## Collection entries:
##########

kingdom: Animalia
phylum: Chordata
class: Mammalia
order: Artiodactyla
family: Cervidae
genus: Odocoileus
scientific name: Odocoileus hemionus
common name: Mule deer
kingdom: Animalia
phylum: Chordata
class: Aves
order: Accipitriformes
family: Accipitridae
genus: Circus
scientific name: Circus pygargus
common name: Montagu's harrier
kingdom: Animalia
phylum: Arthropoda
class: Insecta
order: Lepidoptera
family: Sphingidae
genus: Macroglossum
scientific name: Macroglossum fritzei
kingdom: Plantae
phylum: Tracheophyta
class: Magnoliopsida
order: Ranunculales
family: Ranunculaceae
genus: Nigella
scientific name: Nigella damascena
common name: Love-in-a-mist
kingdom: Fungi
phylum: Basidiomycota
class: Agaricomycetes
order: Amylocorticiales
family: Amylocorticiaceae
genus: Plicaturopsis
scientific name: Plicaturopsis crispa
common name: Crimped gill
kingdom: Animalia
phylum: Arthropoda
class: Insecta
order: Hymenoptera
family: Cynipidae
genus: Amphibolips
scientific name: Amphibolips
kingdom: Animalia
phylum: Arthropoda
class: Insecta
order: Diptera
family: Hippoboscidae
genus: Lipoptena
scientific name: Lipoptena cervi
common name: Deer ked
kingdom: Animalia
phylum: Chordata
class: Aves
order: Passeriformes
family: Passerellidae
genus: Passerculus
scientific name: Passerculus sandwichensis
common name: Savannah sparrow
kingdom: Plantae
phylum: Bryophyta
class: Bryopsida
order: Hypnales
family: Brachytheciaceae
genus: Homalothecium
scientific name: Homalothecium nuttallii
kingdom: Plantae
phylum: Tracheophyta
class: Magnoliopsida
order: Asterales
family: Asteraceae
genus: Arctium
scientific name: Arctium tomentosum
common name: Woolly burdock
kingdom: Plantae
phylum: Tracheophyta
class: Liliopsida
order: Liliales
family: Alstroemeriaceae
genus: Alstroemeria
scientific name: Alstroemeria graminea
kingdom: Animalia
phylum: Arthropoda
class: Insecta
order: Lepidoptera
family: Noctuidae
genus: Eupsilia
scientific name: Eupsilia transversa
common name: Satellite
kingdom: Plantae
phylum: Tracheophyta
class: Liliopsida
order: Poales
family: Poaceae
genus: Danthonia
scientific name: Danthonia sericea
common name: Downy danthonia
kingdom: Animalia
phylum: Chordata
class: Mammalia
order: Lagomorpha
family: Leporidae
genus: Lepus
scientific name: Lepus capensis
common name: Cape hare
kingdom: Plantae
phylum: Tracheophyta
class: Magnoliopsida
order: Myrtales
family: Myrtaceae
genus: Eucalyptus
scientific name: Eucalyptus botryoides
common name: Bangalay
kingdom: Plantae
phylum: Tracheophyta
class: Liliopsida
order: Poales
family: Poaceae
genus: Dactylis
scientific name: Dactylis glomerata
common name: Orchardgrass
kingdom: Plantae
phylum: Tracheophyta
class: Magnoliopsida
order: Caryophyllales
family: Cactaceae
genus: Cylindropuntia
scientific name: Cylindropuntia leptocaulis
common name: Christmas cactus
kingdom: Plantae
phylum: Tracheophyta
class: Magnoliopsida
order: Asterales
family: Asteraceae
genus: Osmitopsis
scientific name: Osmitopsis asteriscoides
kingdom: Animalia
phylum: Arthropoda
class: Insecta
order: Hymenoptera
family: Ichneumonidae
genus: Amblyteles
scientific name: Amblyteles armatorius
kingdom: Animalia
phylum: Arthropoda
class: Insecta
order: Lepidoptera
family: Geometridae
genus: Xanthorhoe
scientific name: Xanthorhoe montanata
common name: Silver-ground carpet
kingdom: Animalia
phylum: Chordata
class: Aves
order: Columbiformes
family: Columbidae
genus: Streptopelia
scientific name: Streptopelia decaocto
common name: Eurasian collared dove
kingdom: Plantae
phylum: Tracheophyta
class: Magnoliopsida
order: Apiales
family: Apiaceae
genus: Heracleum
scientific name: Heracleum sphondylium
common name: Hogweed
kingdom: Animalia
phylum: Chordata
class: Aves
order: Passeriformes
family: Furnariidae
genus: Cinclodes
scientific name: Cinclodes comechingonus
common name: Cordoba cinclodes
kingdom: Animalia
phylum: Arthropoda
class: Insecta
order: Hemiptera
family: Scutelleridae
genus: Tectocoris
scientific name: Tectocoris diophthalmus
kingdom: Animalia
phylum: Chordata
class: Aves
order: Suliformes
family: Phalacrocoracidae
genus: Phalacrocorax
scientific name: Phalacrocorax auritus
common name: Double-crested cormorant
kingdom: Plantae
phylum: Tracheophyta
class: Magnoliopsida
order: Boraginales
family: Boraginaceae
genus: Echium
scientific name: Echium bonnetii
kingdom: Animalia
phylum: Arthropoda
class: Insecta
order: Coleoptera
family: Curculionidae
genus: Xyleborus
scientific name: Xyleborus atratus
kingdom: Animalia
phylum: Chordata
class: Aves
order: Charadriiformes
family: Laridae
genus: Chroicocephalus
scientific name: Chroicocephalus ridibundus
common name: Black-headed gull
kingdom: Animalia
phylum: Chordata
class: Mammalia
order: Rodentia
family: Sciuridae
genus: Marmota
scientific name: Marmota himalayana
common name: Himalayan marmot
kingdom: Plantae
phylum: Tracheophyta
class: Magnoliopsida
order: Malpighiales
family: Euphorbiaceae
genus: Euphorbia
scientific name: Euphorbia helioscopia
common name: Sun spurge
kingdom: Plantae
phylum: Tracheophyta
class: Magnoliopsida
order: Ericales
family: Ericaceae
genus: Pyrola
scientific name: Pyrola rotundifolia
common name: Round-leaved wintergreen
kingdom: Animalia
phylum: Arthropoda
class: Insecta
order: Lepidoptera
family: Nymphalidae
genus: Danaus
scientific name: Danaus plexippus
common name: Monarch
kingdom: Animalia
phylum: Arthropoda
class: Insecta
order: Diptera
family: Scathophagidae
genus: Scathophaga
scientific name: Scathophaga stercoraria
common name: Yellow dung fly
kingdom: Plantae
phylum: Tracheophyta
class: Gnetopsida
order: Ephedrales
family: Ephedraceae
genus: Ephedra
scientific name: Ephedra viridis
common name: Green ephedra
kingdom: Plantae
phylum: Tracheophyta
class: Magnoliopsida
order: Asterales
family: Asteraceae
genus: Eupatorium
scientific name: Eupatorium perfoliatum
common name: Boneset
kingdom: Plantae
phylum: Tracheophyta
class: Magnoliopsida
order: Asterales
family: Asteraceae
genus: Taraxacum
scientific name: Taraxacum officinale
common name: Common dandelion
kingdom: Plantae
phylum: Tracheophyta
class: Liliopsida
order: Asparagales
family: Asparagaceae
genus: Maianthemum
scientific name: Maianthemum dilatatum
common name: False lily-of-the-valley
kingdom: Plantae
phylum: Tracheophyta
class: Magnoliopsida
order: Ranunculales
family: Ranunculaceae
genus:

##########

## AIM OF THE EXERCISE:
Render the lines above as a JSON list of strings, with one string for each line and no blank lines.

## WRITTEN RESPONSE:
[
  "kingdom: Animalia",
  "phylum: Chordata",
  "class: Mammalia",
  "order: Artiodactyla",
  "family: Cervidae",
  "genus: Odocoileus",
  "scientific name: Odocoileus hemionus",
  "common name: Mule deer",
  "kingdom: Animalia",
  "phylum: Chordata",
  "class: Aves",
  "order: Accipitriformes",
  "family: Accipitridae",
  "genus: Circus",
  "scientific name: Circus pygargus",
  "common name: Montagu's harrier",
  "kingdom: Animalia",
  "phylum: Arthropoda",
  "class: Insecta",
  "order: Lepidoptera",
  "family: Sphingidae",
  "genus: Macroglossum",
  "scientific name: Macroglossum fritzei",
  "kingdom: Plantae",
  "phylum: Tracheophyta",
  "class: Magnoliopsida",
  "order: Ranunculales",
  "family: Ranunculaceae",
  "genus: Nigella",
  "scientific name: Nigella damascena",
  "common name: Love-in-a-mist",
  "kingdom: Fungi",
  "phylum: Basidiomycota",
  "class: Agaricomycetes",
  "order: Amylocorticiales",
  "family: Amylocorticiaceae",
  "genus: Plicaturopsis",
  "scientific name: Plicaturopsis crispa",
  "common name: Crimped gill",
  "kingdom: Animalia",
  "phylum: Arthropoda",
  "class: Insecta",
  "order: Hymenoptera",
  "family: Cynipidae",
  "genus: Amphibolips",
  "scientific name: Amphibolips",
  "kingdom: Animalia",
  "phylum: Arthropoda",
  "class: Insecta",
  "order: Diptera",
  "family: Hippoboscidae",
  "genus: Lipoptena",
  "scientific name: Lipoptena cervi",
  "common name: Deer ked",
  "kingdom: Animalia",
  "phylum: Chordata",
  "class: Aves",
  "order: Passeriformes",
  "family: Passerellidae",
  "genus: Passerculus",
  "scientific name: Passerculus sandwichensis",
  "common name: Savannah sparrow",
  "kingdom: Plantae",
  "phylum: Bryophyta",
  "class: Bryopsida",
  "order: Hypnales",
  "family: Brachytheciaceae",
  "genus: Homalothecium",
  "scientific name: Homalothecium nuttallii",
  "kingdom: Plantae",
  "phylum: Tracheophyta",
  "class: Magnoliopsida",
  "order: Asterales",
  "family: Asteraceae",
  "genus: Arctium",
  "scientific name: Arctium tomentosum",
  "common name: Woolly burdock",
  "kingdom: Plantae",
  "phylum: Tracheophyta",
  "class: Liliopsida",
  "order: Liliales",
  "family: Alstroemeriaceae",
  "genus: Alstroemeria",
  "scientific name: Alstroemeria graminea",
  "kingdom: Animalia",
  "phylum: Arthropoda",
  "class: Insecta",
  "order: Lepidoptera",
  "family: Noctuidae",
  "genus: Eupsilia",
  "scientific name: Eupsilia transversa",
  "common name: Satellite",
  "kingdom: Plantae",
  "phylum: Tracheophyta",
  "class: Liliopsida",
  "order: Poales",
  "family: Poaceae",
  "genus: Danthonia",
  "scientific name: Danthonia sericea",
  "common name: Downy danthonia",
  "kingdom: Animalia",
  "phylum: Chordata",
  "class: Mammalia",
  "order: Lagomorpha",
  "family: Leporidae",
  "genus: Lepus",
  "scientific name: Lepus capensis",
  "common name: Cape hare",
  "kingdom: Plantae",
  "phylum: Tracheophyta",
  "class: Magnoliopsida",
  "order: Myrtales",
  "family: Myrtaceae",
  "genus: Eucalyptus",
  "scientific name: Eucalyptus botryoides",
  "common name: Bangalay",
  "kingdom: Plantae",
  "phylum: Tracheophyta",
  "class: Liliopsida",
  "order: Poales",
  "family: Poaceae",
  "genus: Dactylis",
  "scientific name: Dactylis glomerata",
  "common name: Orchardgrass",
  "kingdom: Plantae",
  "phylum: Tracheophyta",
  "class: Magnoliopsida",
  "order: Caryophyllales",
  "family: Cactaceae",
  "genus: Cylindropuntia",
  "scientific name: Cylindropuntia leptocaulis",
  "common name: Christmas cactus",
  "kingdom: Plantae",
  "phylum: Tracheophyta",
  "class: Magnoliopsida",
  "order: Asterales",
  "family: Asteraceae",
  "genus: Osmitopsis",
  "scientific name: Osmitopsis asteriscoides",
  "kingdom: Animalia",
  "phylum: Arthropoda",
  "class: Insecta",
  "order: Hymenoptera",
  "family: Ichneumonidae",
  "genus: Amblyteles",
  "scientific name: Amblyteles armatorius",
  "kingdom: Animalia",
  "phylum: Arthropoda",
  "class: Insecta",
  "order: Lepidoptera",
  "family: Geometridae",
  "genus: Xanthorhoe",
  "scientific name: Xanthorhoe montanata",
  "common name: Silver-ground carpet",
  "kingdom: Animalia",
  "phylum: Chordata",
  "class: Aves",
  "order: Columbiformes",
  "family: Columbidae",
  "genus: Streptopelia",
  "scientific name: Streptopelia decaocto",
  "common name: Eurasian collared dove",
  "kingdom: Plantae",
  "phylum: Tracheophyta",
  "class: Magnoliopsida",
  "order: Apiales",
  "family: Apiaceae",
  "genus: Heracleum",
  "scientific name: Heracleum sphondylium",
  "common name: Hogweed",
  "kingdom: Animalia",
  "phylum: Chordata",
  "class: Aves",
  "order: Passeriformes",
  "family: Furnariidae",
  "genus: Cinclodes",
  "scientific name: Cinclodes comechingonus",
  "common name: Cordoba cinclodes",
  "kingdom: Animalia",
  "phylum: Arthropoda",
  "class: Insecta",
  "order: Hemiptera",
  "family: Scutelleridae",
  "genus: Tectocoris",
  "scientific name: Tectocoris diophthalmus",
  "kingdom: Animalia",
  "phylum: Chordata",
  "class: Aves",
  "order: Suliformes",
  "family: Phalacrocoracidae",
  "genus: Phalacrocorax",
  "scientific name: Phalacrocorax auritus",
  "common name: Double-crested cormorant",
  "kingdom: Plantae",
  "phylum: Tracheophyta",
  "class: Magnoliopsida",
  "order: Boraginales",
  "family: Boraginaceae",
  "genus: Echium",
  "scientific name: Echium bonnetii",
  "kingdom: Animalia",
  "phylum: Arthropoda",
  "class: Insecta",
  "order: Coleoptera",
  "family: Curculionidae",
  "genus: Xyleborus",
  "scientific name: Xyleborus atratus",
  "kingdom: Animalia",
  "phylum: Chordata",
  "class: Aves",
  "order: Charadriiformes",
  "family: Laridae",
  "genus: Chroicocephalus",
  "scientific name: Chroicocephalus ridibundus",
  "common name: Black-headed gull",
  "kingdom: Animalia",
  "phylum: Chordata",
  "class: Mammalia",
  "order: Rodentia",
  "family: Sciuridae",
  "genus: Marmota",
  "scientific name: Marmota himalayana",
  "common name: Himalayan marmot",
  "kingdom: Plantae",
  "phylum: Tracheophyta",
  "class: Magnoliopsida",
  "order: Malpighiales",
  "family: Euphorbiaceae",
  "genus: Euphorbia",
  "scientific name: Euphorbia helioscopia",
  "common name: Sun spurge",
  "kingdom: Plantae",
  "phylum: Tracheophyta",
  "class: Magnoliopsida",
  "order: Ericales",
  "family: Ericaceae",
  "genus: Pyrola",
  "scientific name: Pyrola rotundifolia",
  "common name: Round-leaved wintergreen",
  "kingdom: Animalia",
  "phylum: Arthropoda",
  "class: Insecta",
  "order: Lepidoptera",
  "family: Nymphalidae",
  "genus: Danaus",
  "scientific name: Danaus plexippus",
  "common name: Monarch",
  "kingdom: Animalia",
  "phylum: Arthropoda",
  "class: Insecta",
  "order: Diptera",
  "family: Scathophagidae",
  "genus: Scathophaga",
  "scientific name: Scathophaga stercoraria",
  "common name: Yellow dung fly",
  "kingdom: Plantae",
  "phylum: Tracheophyta",
  "class: Gnetopsida",
  "order: Ephedrales",
  "family: Ephedraceae",
  "genus: Ephedra",
  "scientific name: Ephedra viridis",
  "common name: Green ephedra",
  "kingdom: Plantae",
  "phylum: Tracheophyta",
  "class: Magnoliopsida",
  "order: Asterales",
  "family: Asteraceae",
  "genus: Eupatorium",
  "scientific name: Eupatorium perfoliatum",
  "common name: Boneset",
  "kingdom: Plantae",
  "phylum: Tracheophyta",
  "class: Magnoliopsida",
  "order: Asterales",
  "family: Asteraceae",
  "genus: Taraxacum",
  "scientific name: Taraxacum officinale",
  "common name: Common dandelion",
  "kingdom: Plantae",
  "phylum: Tracheophyta",
  "class: Liliopsida",
  "order: Asparagales",
  "family: Asparagaceae",
  "genus: Maianthemum",
  "scientific name: Maianthemum dilatatum",
  "common name: False lily-of-the-valley",
  "kingdom: Plantae",
  "phylum: Tracheophyta",
  "class: Magnoliopsida",
  "order: Ranunculales",
  "family: Ranunculaceae",
  "genus:"
]